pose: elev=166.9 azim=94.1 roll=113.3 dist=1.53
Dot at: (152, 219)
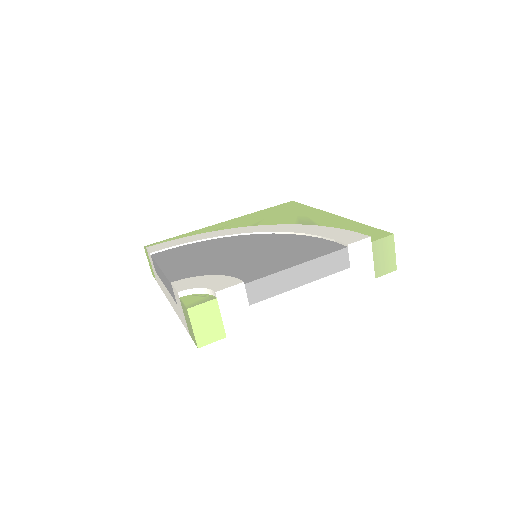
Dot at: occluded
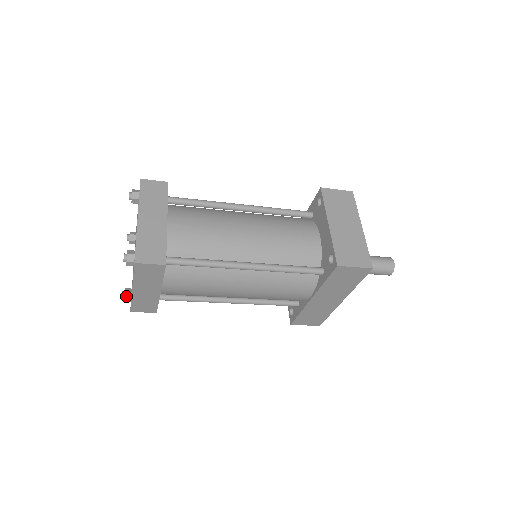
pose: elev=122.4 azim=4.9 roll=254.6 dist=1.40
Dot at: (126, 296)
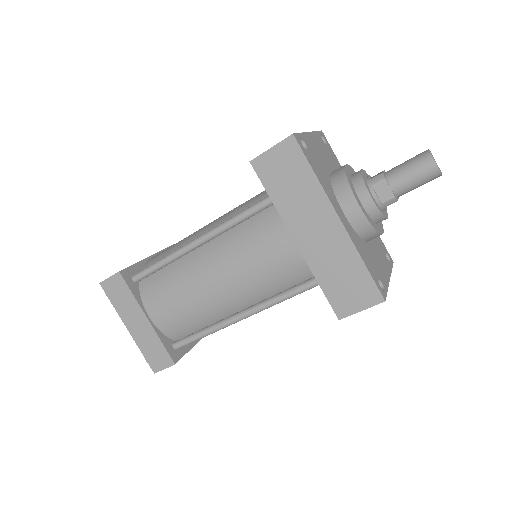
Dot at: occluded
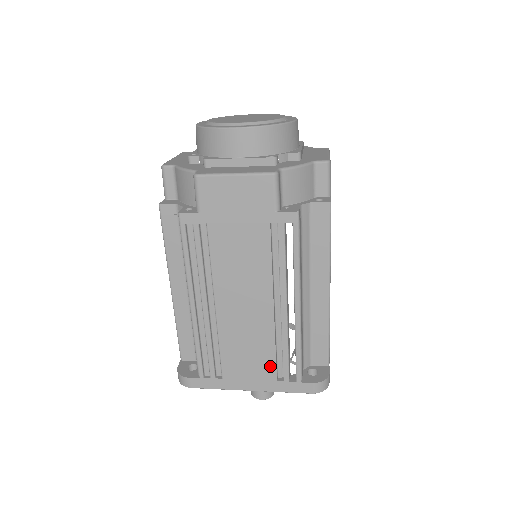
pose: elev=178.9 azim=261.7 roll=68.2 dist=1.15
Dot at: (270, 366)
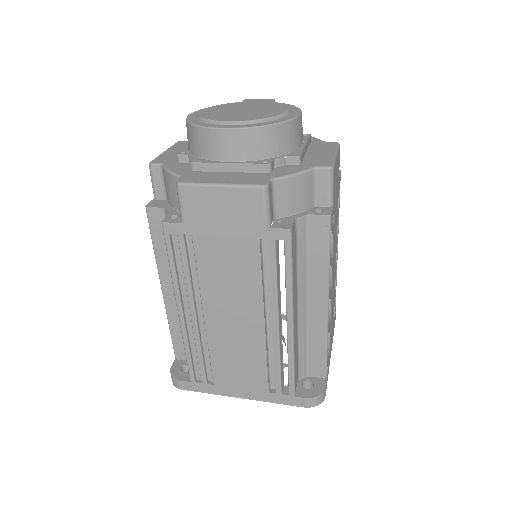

• • • •

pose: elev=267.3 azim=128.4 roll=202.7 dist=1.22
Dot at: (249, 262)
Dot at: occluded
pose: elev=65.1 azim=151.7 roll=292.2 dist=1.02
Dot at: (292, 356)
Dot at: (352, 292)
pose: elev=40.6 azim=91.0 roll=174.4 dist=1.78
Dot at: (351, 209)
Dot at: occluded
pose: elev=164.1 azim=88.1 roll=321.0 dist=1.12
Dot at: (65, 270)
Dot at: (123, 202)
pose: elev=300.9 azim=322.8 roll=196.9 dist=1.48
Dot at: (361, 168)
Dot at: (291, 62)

• • • •

→ WORK REQUIRED
Output the items from the line containing "pose: elev=40.6 azim=91.0" through the line containing "Dot at: (291, 62)", inclusive, as a JSON list of strings, one string per line, leaving out blank lines.

→ SOLUTION FOR THIS EXERCISE
[
  "pose: elev=40.6 azim=91.0 roll=174.4 dist=1.78",
  "Dot at: (351, 209)",
  "Dot at: occluded",
  "pose: elev=164.1 azim=88.1 roll=321.0 dist=1.12",
  "Dot at: (65, 270)",
  "Dot at: (123, 202)",
  "pose: elev=300.9 azim=322.8 roll=196.9 dist=1.48",
  "Dot at: (361, 168)",
  "Dot at: (291, 62)"
]